Transmission electron cryomicroscopy (CryoTEM), commonly known as cryo-EM, is a form of cryogenic electron microscopy, more specifically a type of transmission electron microscopy (TEM) where the sample is studied at cryogenic temperatures (generally liquid-nitrogen temperatures).[1] Cryo-EM is gaining popularity in structural biology.[2]

The utility of transmission electron cryomicroscopy stems from the fact that it allows the observation of specimens that have not been stained or fixed in any way, showing them in their native environment. This is in contrast to X-ray crystallography, which requires crystallizing the specimen, which can be difficult, and placing them in non-physiological environments, which can occasionally lead to functionally irrelevant conformational changes.

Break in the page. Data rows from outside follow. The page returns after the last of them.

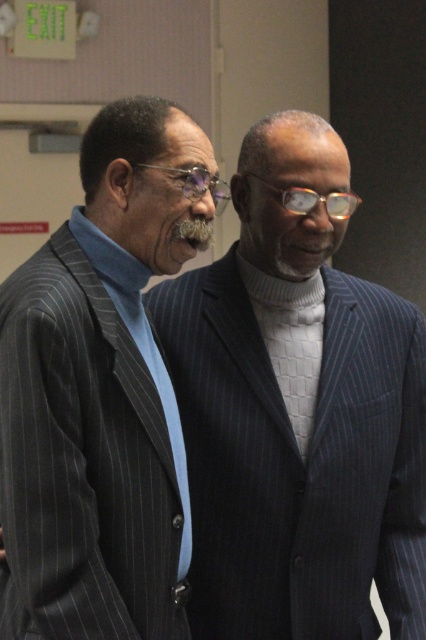
You are standing in a room and see the pinstriped suit at left and the clear plastic glasses at center. Which object is positioned further to the left?

The pinstriped suit at left is positioned further to the left than the clear plastic glasses at center.

You are an interior designer who needs to ensure that the clear plastic glasses at center can fit on a shelf that is the same size as the dark blue pinstripe suit at center. Will the glasses fit?

The dark blue pinstripe suit at center is bigger than clear plastic glasses at center, so the glasses will fit on the shelf since they are smaller in size.

You are standing in the room where the two men are. You want to place a small plant exactly at the point marked as point (336, 628). If you are 1.5 meters tall, will the plant be visible to you without bending down?

The distance of point (336, 628) from the viewer is 1.37 meters. Since the plant is placed at this point, which is closer than your height of 1.5 meters, the plant will be visible without bending down.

Advances in electron detector technology, particularly DDE (Direct Electron Detectors) as well as more powerful software imaging algorithms have allowed for the determination of macromolecular structures at near-atomic resolution. [3]Imaged macromolecules include viruses, ribosomes, mitochondria, ion channels, and enzyme complexes. Starting in 2018, cryo-EM could applied to structures as small as hemoglobin (64 kDa)[4] and with resolutions up to 1.8 Å.[5] In 2019, cryo-EM structures represented 2.5% of structures deposited in the Protein Data Bank,[6], and this number continues to grow.[7] An application of cryo-EM is cryo-electron tomography (cryo-ET), where a 3D reconstruction of the sample is created from tilted 2D images.


The original rationale for CryoTEM was as a means to fight radiation damage for biological specimens. The amount of radiation required to collect an image of a specimen in the electron microscope is high enough to be a potential source of specimen damage for delicate structures. In addition, the high vacuum required on the column of an electron microscope makes the environment for the sample quite harsh.

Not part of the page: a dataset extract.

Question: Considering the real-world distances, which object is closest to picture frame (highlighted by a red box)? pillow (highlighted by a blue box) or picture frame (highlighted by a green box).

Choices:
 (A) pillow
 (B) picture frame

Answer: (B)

The problem of the vacuum was partially solved by the introduction of negative stains but even with negative stains biological samples are prone to structural collapse upon dehydration of the specimen. Embedding the samples in ice below the sublimation temperature was a possibility that was contemplated early on, but water tends to arrange into a crystalline lattice of lower density upon freezing and this can destroy the structure of anything that is embedded in it.

In the early 1980s, several groups studying solid state physics were attempting to produce vitreous ice by different means, such as high pressure freezing or flash freezing. In a seminal paper in 1984, the group led by Jacques Dubochet at the European Molecular Biology Laboratory showed images of adenovirus embedded in a vitrified layer of water.[8] This paper is generally considered to mark the origin of Cryo-EM, and the technique has been developed to the point of becoming routine at numerous laboratories throughout the world.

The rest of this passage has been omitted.